=== EXERCISE DIRECTIONS ===
Reproduce exactly the line with "left elbow: (238, 896)" and all the lines beneath it, stopping only at the end of the material.
============================================================
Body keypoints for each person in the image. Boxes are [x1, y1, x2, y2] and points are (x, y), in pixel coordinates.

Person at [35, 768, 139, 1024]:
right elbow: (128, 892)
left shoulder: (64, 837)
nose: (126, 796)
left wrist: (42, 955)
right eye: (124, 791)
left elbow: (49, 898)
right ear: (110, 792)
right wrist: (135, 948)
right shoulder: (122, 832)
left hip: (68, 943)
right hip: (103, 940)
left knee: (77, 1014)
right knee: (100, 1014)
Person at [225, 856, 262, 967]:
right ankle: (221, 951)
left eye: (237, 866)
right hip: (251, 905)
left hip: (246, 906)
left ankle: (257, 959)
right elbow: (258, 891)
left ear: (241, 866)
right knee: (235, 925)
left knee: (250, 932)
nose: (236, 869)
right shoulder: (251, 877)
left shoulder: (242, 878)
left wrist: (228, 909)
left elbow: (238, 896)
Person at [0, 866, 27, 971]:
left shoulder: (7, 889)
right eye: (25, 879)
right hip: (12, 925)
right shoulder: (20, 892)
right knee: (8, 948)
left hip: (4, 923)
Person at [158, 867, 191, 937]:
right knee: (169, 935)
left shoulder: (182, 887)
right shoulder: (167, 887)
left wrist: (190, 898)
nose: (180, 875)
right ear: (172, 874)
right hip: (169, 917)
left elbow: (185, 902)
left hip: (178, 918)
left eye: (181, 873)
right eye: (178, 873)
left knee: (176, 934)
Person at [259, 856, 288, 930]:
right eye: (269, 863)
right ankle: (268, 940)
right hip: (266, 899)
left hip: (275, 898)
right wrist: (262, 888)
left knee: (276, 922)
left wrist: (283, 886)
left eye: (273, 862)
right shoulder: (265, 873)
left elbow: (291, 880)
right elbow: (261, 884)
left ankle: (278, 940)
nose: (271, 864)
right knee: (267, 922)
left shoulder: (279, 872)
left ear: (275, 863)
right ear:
============================================================
=== TASK RESULT ===
left elbow: (238, 896)
Person at [0, 866, 27, 971]:
left shoulder: (7, 889)
right eye: (25, 879)
right hip: (12, 925)
right shoulder: (20, 892)
right knee: (8, 948)
left hip: (4, 923)
Person at [158, 867, 191, 937]:
right knee: (169, 935)
left shoulder: (182, 887)
right shoulder: (167, 887)
left wrist: (190, 898)
nose: (180, 875)
right ear: (172, 874)
right hip: (169, 917)
left elbow: (185, 902)
left hip: (178, 918)
left eye: (181, 873)
right eye: (178, 873)
left knee: (176, 934)
Person at [259, 856, 288, 930]:
right eye: (269, 863)
right ankle: (268, 940)
right hip: (266, 899)
left hip: (275, 898)
right wrist: (262, 888)
left knee: (276, 922)
left wrist: (283, 886)
left eye: (273, 862)
right shoulder: (265, 873)
left elbow: (291, 880)
right elbow: (261, 884)
left ankle: (278, 940)
nose: (271, 864)
right knee: (267, 922)
left shoulder: (279, 872)
left ear: (275, 863)
right ear:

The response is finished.